**Problem details**
Copy every line of the material below word for word, leaving out the picture markers.

□ □ □

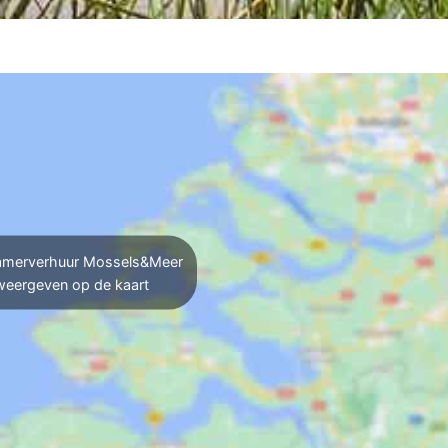
merverhuur Mossels&Meer
weergeven op de kaart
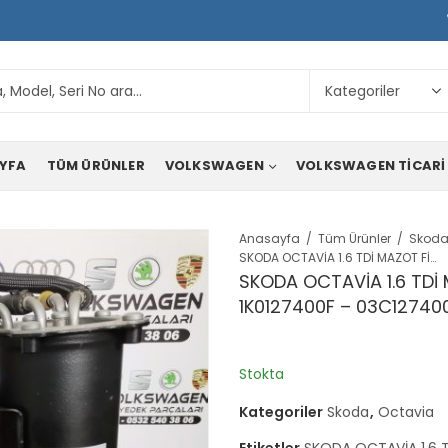
YFA
TÜM ÜRÜNLER
VOLKSWAGEN
VOLKSWAGEN TICARI
Anasayfa
Tüm Ürünler
Skod
SKODA OCTAVİA 1.6 TDİ MAZOT FİLTRE KÜTÜĞÜ 1K0127400F – 03C127400
SKODA OCTAVİA 1.6 TDİ
1K0127400F – 03C12740
Stokta
Kategoriler
Skoda
,
Octavia
Etiketler
SKODA OCTAVİA 1.6 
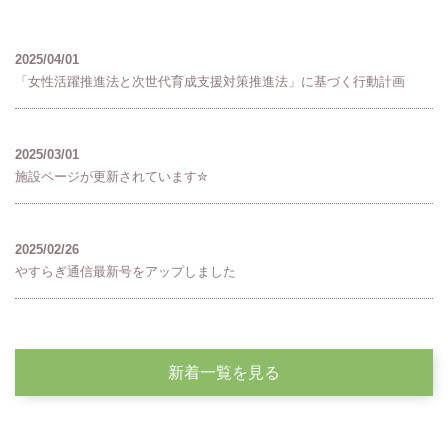
2025/04/01
「女性活躍推進法と次世代育成支援対策推進法」に基づく行動計画
2025/03/01
施設ページが更新されています✮
2025/02/26
やすらぎ通信最新号をアップしました
新着一覧を見る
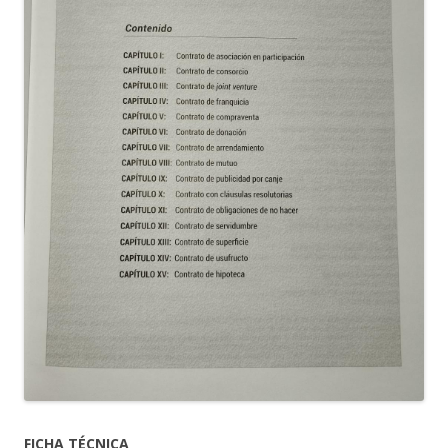
FICHA TÉCNICA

□ □ □

**Result for this task**
merverhuur Mossels&Meer
weergeven op de kaart
YFA
TÜM ÜRÜNLER
VOLKSWAGEN
VOLKSWAGEN TICARI
Anasayfa
Tüm Ürünler
Skod
SKODA OCTAVİA 1.6 TDİ MAZOT FİLTRE KÜTÜĞÜ 1K0127400F – 03C127400
SKODA OCTAVİA 1.6 TDİ
1K0127400F – 03C12740
Stokta
Kategoriler
Skoda
,
Octavia
Etiketler
SKODA OCTAVİA 1.6 
2025/04/01
「女性活躍推進法と次世代育成支援対策推進法」に基づく行動計画
2025/03/01
施設ページが更新されています✮
2025/02/26
やすらぎ通信最新号をアップしました
新着一覧を見る
FICHA TÉCNICA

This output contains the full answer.